I could actually see a force field stopping me, shimmering like a wall of heat between the path and the sea.
We drove to the beach. Outside the car, I became paralysed with indecision, trying to figure out which bags to carry, where Esther’s hat was, and whether to bring my togs, or change into them later. My friend gently suggested that while it might be reassuring to have everything with me, we weren’t going far and perhaps I didn’t need to bring it all. Flustered and embarrassed, I left the lot in the car.
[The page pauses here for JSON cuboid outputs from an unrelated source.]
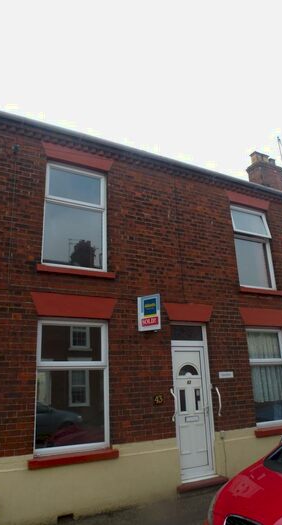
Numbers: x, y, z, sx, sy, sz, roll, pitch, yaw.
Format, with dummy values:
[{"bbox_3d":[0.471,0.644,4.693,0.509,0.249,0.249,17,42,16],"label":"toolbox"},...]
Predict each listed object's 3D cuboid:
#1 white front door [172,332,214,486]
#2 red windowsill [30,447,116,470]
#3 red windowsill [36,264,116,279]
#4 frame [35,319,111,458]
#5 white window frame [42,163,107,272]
[{"bbox_3d":[0.807,2.205,5.861,0.798,2.266,0.080,7,-19,-27],"label":"white front door"},{"bbox_3d":[-0.858,2.541,4.720,1.199,0.109,0.150,7,-19,-27],"label":"red windowsill"},{"bbox_3d":[-0.957,0.163,5.452,1.209,0.102,0.150,7,-19,-27],"label":"red windowsill"},{"bbox_3d":[-0.937,1.689,5.065,1.057,1.737,0.080,7,-19,-27],"label":"frame"},{"bbox_3d":[-1.034,-0.714,5.807,1.039,1.732,0.080,7,-19,-27],"label":"white window frame"}]

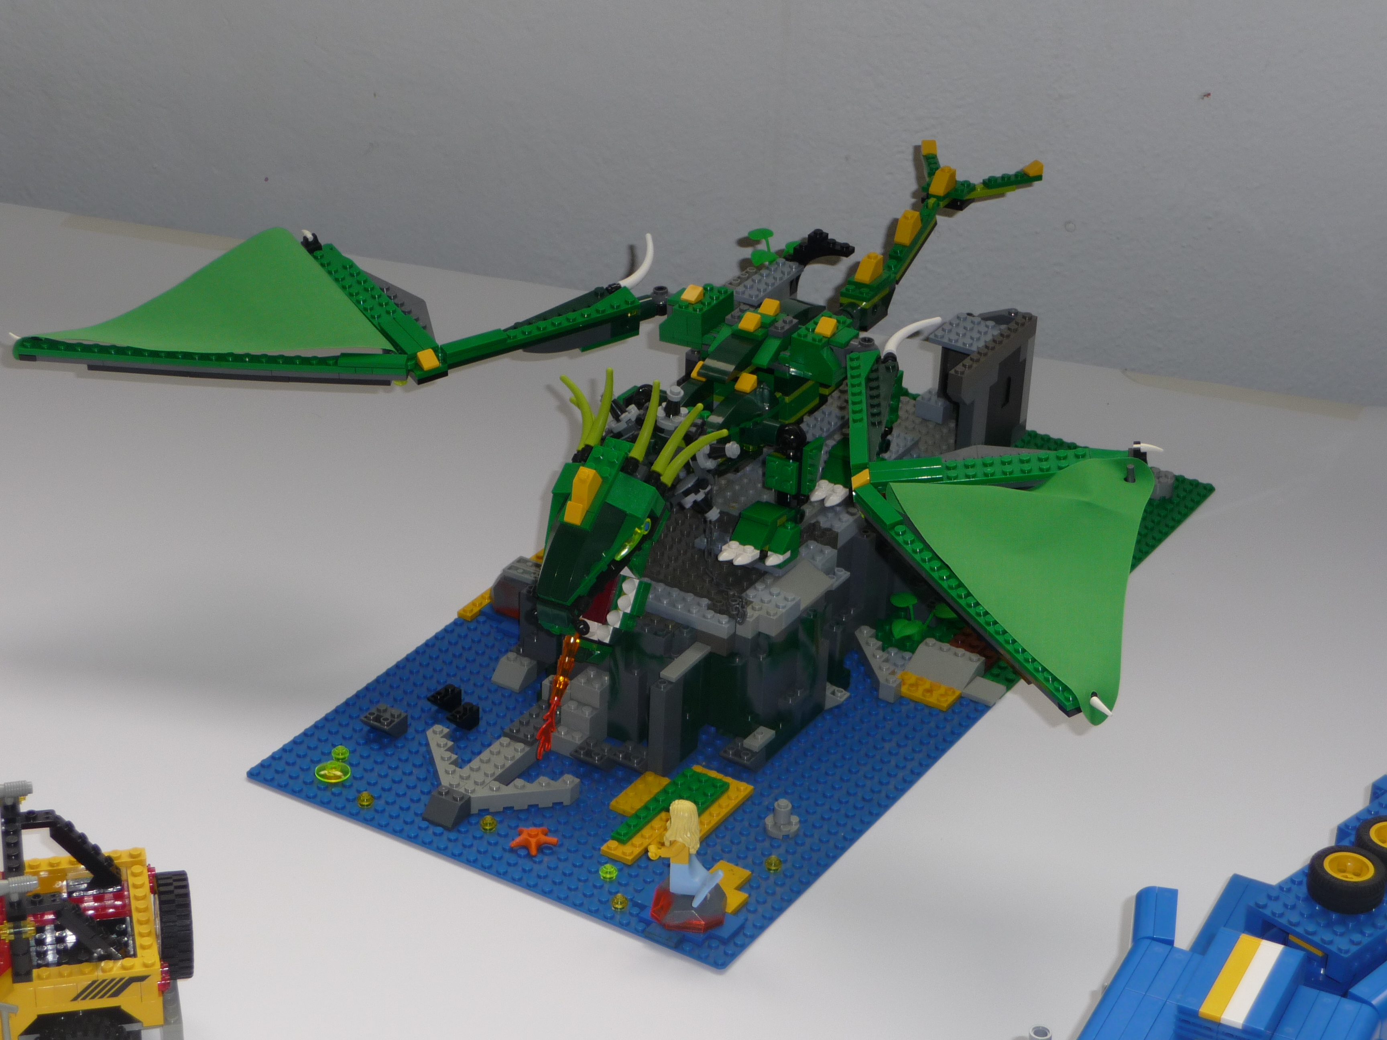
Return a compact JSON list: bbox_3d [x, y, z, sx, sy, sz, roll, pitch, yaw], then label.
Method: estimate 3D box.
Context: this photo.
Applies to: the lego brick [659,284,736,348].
[{"bbox_3d":[0.001,-0.101,1.649,0.024,0.021,0.032,14,32,27],"label":"lego brick"}]

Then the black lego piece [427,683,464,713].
[{"bbox_3d":[-0.117,0.085,1.586,0.008,0.011,0.016,19,33,26],"label":"black lego piece"}]

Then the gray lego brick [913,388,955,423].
[{"bbox_3d":[0.126,-0.059,1.733,0.016,0.011,0.016,19,33,26],"label":"gray lego brick"}]

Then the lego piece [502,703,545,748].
[{"bbox_3d":[-0.073,0.095,1.560,0.016,0.005,0.032,19,33,26],"label":"lego piece"}]

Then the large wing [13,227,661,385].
[{"bbox_3d":[-0.171,-0.121,1.665,0.308,0.048,0.148,2,30,-1],"label":"large wing"}]

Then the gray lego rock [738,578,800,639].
[{"bbox_3d":[0.033,0.042,1.556,0.024,0.011,0.036,19,33,26],"label":"gray lego rock"}]

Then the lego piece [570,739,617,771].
[{"bbox_3d":[-0.046,0.110,1.549,0.016,0.011,0.016,19,33,26],"label":"lego piece"}]

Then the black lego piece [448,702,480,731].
[{"bbox_3d":[-0.108,0.093,1.573,0.008,0.011,0.016,19,33,26],"label":"black lego piece"}]

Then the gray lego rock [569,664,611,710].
[{"bbox_3d":[-0.047,0.077,1.564,0.016,0.011,0.016,19,33,26],"label":"gray lego rock"}]

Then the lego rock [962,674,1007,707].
[{"bbox_3d":[0.140,0.083,1.623,0.016,0.003,0.016,19,33,26],"label":"lego rock"}]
By the time we had walked several hundred metres and chosen a place to swim, the idea of walking back, getting the gear, and changing myself and Esther, only to end up in wet togs with a sandy baby, had become insurmountable. I demurred at my friends’ offers to keep an eye on Esther and watched them play in the shallows with their daughter, hovering nervously over my own child as she toddled on the sand in her singlet and nappy. I wanted to cry.
You never regret a swim. But there’s plenty else to regret.
As the summer went on, I thought the force field might recede. It didn’t. My mum came to pick Esther up one Sunday morning. “I thought I might take her to the beach,” she said. “Your sister can come too. It’s easier for me to take her out when I’ve got another pair of hands.”
“Great. She’ll love it,” I said, though it felt like salt in a wound.
Dave’s mum was looking after Esther when I came home from work one hot Friday afternoon. “You two should go for a swim,” she said. “I can stay a bit longer.”
Dave and I looked at each other. “It’s ok,” I said. “It’s not that hot anymore.”
One Saturday morning in March as the summer was drawing to an end, we went out for breakfast first thing. We often do this when Dave wakes up sore. It’s a distraction for him, and means I don’t have to try to entertain a toddler and prepare a meal by myself. Afterwards, we drove to the park by the beach. “I’d like to see what she can do at the playground,” Dave said. “I think I’m up to it.”
We got out of the car. Esther charged off, overjoyed. She went down the slide a few times, crawled through the tunnel. Dave was amazed with how much more she could do than last time he’d seen her at a playground. Then she took off towards the steps that led up the sand dunes and down to the beach. We followed. She climbed to the top of the steps. The beach unfolded in front of us.
“Wowowowow!” She ran onto the sand. The wind caught her curly hair, whipped it around her face. She laughed and squealed with glee. She ran towards the water, stopping to pick up shells and sticks, poke fat fingers into grey sand. We followed.
I winced. She was so close to the force field. But she didn’t see it. She ran right through it.